#### The records ####
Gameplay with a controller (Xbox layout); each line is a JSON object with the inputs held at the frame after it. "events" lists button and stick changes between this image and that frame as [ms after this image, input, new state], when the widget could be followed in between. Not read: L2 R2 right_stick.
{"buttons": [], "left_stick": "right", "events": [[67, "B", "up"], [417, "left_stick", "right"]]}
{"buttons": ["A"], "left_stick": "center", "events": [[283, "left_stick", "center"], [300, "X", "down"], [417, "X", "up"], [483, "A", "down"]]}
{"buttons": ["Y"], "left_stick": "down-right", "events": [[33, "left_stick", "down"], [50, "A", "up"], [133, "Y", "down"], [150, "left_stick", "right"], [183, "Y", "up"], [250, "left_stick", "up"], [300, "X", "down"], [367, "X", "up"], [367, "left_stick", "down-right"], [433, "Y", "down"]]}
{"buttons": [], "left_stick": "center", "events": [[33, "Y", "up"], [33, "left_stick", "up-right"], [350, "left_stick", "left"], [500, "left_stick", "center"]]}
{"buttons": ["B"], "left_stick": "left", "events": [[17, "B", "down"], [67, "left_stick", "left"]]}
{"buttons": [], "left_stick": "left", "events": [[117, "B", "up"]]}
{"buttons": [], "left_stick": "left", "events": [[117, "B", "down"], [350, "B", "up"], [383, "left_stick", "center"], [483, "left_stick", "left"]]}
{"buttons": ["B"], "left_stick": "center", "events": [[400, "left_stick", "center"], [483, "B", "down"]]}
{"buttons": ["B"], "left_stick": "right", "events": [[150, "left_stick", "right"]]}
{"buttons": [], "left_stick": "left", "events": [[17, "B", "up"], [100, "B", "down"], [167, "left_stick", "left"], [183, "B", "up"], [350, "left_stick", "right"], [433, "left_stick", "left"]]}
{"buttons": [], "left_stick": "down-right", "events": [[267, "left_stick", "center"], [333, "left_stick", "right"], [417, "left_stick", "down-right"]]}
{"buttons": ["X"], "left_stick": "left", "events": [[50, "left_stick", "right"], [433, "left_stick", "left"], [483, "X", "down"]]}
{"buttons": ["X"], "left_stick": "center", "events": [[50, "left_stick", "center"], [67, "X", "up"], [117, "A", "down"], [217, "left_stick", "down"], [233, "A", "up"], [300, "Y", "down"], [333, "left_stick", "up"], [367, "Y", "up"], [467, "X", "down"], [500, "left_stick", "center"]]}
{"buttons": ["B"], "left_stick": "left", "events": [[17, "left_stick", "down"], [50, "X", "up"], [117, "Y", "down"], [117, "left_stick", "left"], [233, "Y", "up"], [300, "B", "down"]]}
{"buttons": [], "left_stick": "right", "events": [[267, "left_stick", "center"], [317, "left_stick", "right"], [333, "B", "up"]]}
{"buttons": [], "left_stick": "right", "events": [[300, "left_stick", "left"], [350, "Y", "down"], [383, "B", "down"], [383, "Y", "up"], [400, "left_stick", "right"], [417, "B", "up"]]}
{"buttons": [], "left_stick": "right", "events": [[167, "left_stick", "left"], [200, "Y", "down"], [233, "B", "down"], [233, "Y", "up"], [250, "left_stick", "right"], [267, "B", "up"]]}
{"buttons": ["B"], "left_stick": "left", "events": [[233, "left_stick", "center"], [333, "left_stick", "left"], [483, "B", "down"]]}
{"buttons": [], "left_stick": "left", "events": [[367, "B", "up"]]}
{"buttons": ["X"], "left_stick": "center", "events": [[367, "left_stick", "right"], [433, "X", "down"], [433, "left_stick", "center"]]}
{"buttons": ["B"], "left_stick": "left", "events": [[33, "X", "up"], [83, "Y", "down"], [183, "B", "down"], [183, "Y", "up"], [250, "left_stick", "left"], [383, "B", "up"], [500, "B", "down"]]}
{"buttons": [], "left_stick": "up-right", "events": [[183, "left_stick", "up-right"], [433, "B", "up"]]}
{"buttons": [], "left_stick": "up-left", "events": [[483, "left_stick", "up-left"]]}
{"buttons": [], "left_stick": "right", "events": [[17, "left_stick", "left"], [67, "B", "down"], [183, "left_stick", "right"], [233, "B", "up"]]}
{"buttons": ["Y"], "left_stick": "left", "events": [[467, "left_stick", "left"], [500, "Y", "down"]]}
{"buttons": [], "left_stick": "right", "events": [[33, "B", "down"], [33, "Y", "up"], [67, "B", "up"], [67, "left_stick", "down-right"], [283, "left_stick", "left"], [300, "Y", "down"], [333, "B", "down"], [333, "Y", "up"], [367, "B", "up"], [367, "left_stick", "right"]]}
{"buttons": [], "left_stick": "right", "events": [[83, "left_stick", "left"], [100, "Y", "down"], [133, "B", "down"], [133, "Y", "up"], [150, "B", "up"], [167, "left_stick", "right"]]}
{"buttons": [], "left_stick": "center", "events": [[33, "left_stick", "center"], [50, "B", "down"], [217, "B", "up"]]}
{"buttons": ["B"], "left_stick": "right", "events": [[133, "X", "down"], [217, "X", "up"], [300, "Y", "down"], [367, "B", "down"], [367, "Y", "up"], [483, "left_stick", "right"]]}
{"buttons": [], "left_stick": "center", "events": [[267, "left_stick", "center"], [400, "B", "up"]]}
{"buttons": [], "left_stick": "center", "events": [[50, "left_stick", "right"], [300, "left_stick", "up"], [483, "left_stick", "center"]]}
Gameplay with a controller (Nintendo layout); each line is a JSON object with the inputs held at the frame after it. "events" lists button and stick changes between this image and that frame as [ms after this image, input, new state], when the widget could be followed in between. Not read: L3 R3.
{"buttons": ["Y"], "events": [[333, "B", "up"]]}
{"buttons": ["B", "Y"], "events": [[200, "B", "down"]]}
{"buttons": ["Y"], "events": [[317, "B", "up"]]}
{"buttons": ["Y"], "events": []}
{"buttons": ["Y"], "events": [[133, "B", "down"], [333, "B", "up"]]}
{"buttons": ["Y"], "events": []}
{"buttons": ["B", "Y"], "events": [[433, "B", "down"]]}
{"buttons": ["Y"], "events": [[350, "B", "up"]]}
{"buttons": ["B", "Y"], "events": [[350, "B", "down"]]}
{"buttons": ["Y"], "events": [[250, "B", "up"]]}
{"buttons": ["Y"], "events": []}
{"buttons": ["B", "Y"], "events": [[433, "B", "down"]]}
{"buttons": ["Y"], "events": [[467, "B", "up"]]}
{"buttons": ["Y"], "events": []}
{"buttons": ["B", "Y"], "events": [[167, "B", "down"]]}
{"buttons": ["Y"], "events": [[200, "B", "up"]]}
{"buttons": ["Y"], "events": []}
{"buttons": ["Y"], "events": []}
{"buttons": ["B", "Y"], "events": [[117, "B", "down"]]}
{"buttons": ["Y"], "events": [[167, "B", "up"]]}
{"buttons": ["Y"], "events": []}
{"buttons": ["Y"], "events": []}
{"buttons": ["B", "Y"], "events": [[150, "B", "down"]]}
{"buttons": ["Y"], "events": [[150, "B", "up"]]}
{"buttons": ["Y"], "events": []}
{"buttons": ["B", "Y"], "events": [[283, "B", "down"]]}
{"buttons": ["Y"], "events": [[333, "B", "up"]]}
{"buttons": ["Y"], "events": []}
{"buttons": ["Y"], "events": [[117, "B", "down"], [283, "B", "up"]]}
####
• [Exercise requirements] Bring together all lines of the entries above in which the string "followed" occurs.

• [Answer space]
Gameplay with a controller (Xbox layout); each line is a JSON object with the inputs held at the frame after it. "events" lists button and stick changes between this image and that frame as [ms after this image, input, new state], when the widget could be followed in between. Not read: L2 R2 right_stick.
Gameplay with a controller (Nintendo layout); each line is a JSON object with the inputs held at the frame after it. "events" lists button and stick changes between this image and that frame as [ms after this image, input, new state], when the widget could be followed in between. Not read: L3 R3.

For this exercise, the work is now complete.